Page-level text extractions
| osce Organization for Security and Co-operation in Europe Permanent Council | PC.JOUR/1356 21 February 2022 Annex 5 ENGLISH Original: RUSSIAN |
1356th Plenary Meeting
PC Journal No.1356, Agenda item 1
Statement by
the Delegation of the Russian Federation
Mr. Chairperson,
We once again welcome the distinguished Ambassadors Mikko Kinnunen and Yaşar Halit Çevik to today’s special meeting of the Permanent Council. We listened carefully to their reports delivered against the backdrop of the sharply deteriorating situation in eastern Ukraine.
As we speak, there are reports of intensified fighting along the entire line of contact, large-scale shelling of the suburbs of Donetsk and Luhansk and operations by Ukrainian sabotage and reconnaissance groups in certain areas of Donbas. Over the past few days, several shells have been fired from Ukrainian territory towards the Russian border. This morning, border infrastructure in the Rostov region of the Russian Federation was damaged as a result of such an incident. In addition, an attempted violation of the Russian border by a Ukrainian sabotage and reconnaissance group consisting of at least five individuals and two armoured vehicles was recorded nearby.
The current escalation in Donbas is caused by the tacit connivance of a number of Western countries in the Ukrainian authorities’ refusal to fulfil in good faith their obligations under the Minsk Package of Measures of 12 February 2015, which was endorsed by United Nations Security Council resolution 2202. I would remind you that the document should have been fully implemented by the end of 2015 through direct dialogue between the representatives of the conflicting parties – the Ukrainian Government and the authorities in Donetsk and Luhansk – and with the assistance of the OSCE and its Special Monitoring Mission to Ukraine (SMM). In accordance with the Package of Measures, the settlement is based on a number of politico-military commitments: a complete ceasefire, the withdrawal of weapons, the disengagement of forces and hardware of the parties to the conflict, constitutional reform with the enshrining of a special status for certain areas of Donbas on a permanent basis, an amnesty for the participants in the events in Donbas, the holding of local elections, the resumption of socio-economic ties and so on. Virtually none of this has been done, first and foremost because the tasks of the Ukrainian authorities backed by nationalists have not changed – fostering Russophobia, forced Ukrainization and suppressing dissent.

### What to do
Copy out all lines above holding "Federation".

### Task solution
the Delegation of the Russian Federation
As we speak, there are reports of intensified fighting along the entire line of contact, large-scale shelling of the suburbs of Donetsk and Luhansk and operations by Ukrainian sabotage and reconnaissance groups in certain areas of Donbas. Over the past few days, several shells have been fired from Ukrainian territory towards the Russian border. This morning, border infrastructure in the Rostov region of the Russian Federation was damaged as a result of such an incident. In addition, an attempted violation of the Russian border by a Ukrainian sabotage and reconnaissance group consisting of at least five individuals and two armoured vehicles was recorded nearby.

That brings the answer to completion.